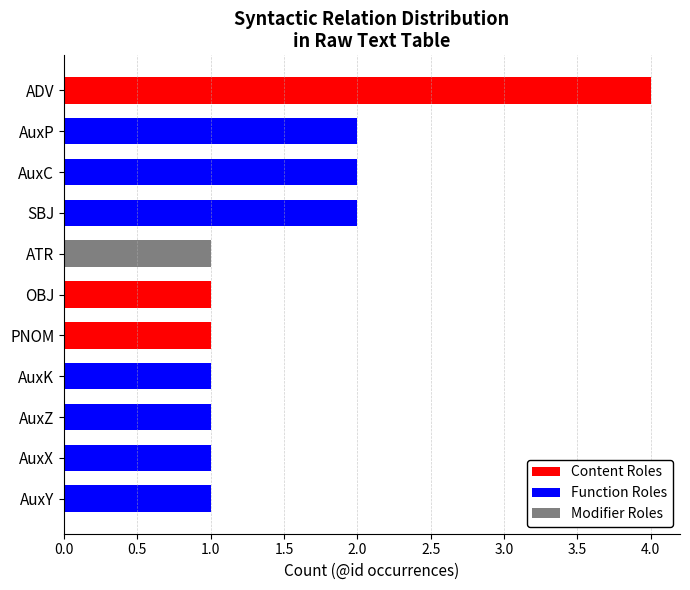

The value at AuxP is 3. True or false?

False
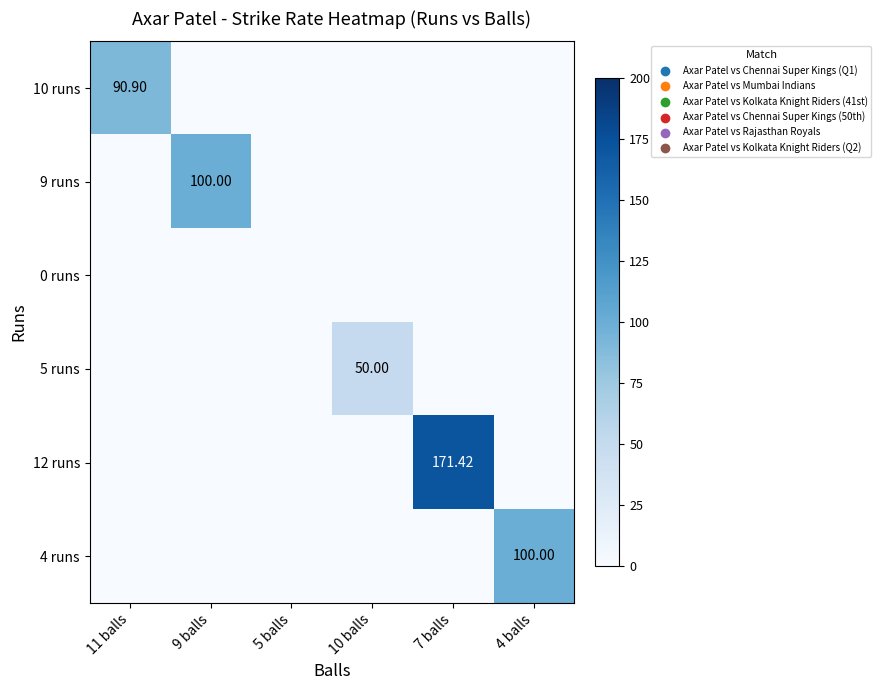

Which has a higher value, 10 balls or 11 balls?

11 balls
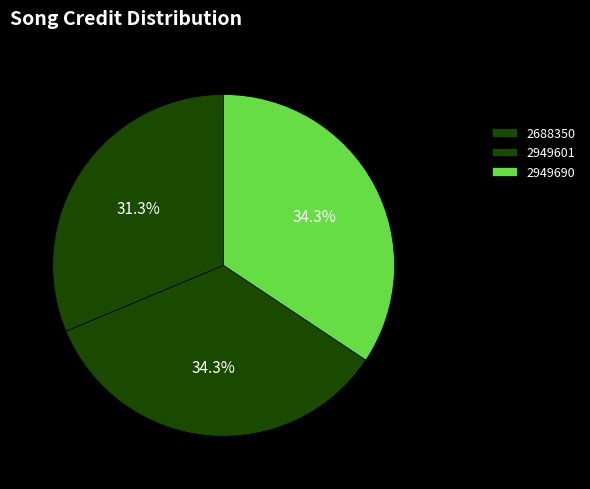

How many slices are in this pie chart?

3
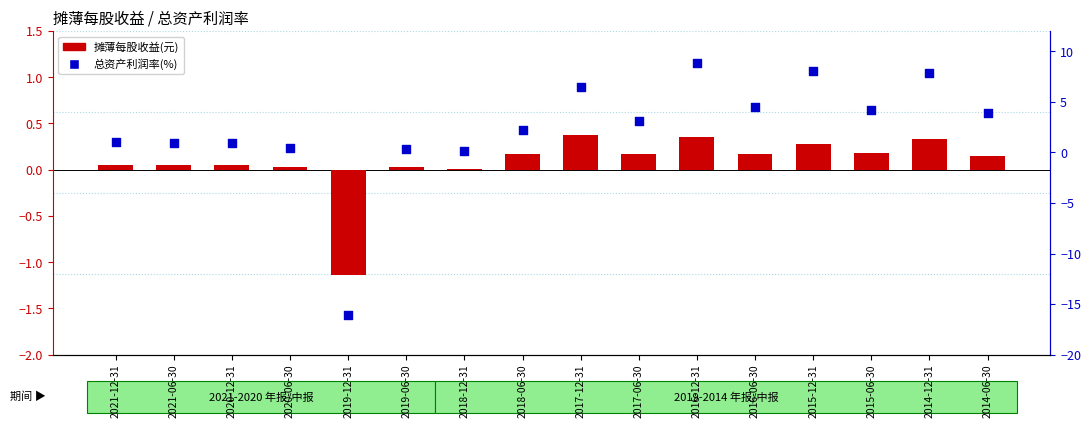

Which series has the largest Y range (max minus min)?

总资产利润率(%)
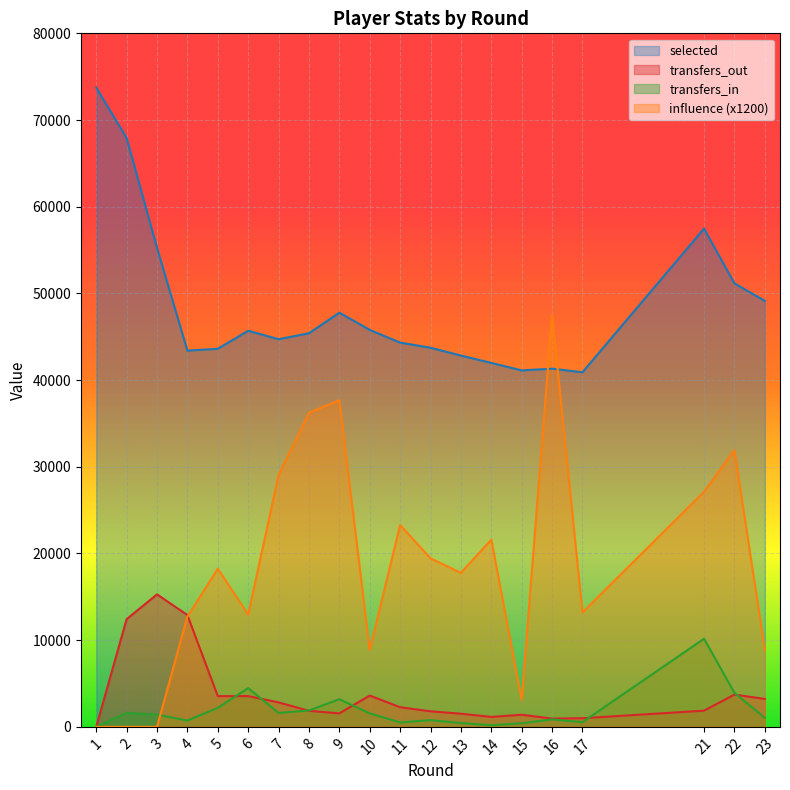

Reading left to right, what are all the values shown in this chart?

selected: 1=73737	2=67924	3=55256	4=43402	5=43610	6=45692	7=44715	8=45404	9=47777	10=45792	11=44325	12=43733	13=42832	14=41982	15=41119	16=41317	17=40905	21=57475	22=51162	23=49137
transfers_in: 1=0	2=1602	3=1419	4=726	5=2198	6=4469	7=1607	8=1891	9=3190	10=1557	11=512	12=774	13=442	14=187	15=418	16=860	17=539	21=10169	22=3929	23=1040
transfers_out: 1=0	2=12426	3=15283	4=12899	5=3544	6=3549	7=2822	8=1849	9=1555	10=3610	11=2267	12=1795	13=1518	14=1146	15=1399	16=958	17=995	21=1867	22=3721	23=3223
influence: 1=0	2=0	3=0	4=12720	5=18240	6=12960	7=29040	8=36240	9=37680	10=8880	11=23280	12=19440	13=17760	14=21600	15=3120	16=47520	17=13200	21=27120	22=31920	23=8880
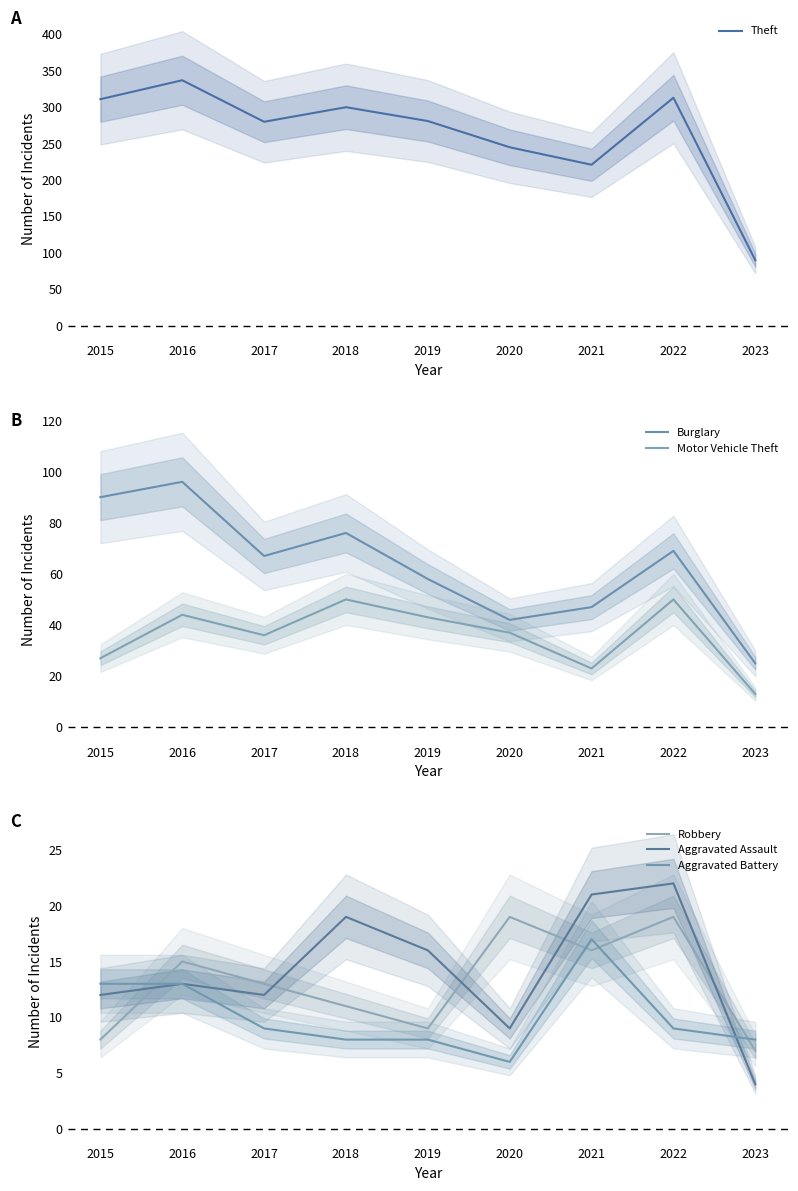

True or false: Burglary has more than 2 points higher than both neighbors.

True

*What this task involves*:
Put every line of the entries above into a JSON list of strings, one string per line, leaving out blank lines and the picture lines.

*Response to this task*:
[
  "The value at AuxP is 3. True or false?",
  "False",
  "Which has a higher value, 10 balls or 11 balls?",
  "11 balls",
  "How many slices are in this pie chart?",
  "3",
  "Which series has the largest Y range (max minus min)?",
  "总资产利润率(%)",
  "Reading left to right, what are all the values shown in this chart?",
  "selected: 1=73737\t2=67924\t3=55256\t4=43402\t5=43610\t6=45692\t7=44715\t8=45404\t9=47777\t10=45792\t11=44325\t12=43733\t13=42832\t14=41982\t15=41119\t16=41317\t17=40905\t21=57475\t22=51162\t23=49137",
  "transfers_in: 1=0\t2=1602\t3=1419\t4=726\t5=2198\t6=4469\t7=1607\t8=1891\t9=3190\t10=1557\t11=512\t12=774\t13=442\t14=187\t15=418\t16=860\t17=539\t21=10169\t22=3929\t23=1040",
  "transfers_out: 1=0\t2=12426\t3=15283\t4=12899\t5=3544\t6=3549\t7=2822\t8=1849\t9=1555\t10=3610\t11=2267\t12=1795\t13=1518\t14=1146\t15=1399\t16=958\t17=995\t21=1867\t22=3721\t23=3223",
  "influence: 1=0\t2=0\t3=0\t4=12720\t5=18240\t6=12960\t7=29040\t8=36240\t9=37680\t10=8880\t11=23280\t12=19440\t13=17760\t14=21600\t15=3120\t16=47520\t17=13200\t21=27120\t22=31920\t23=8880",
  "True or false: Burglary has more than 2 points higher than both neighbors.",
  "True"
]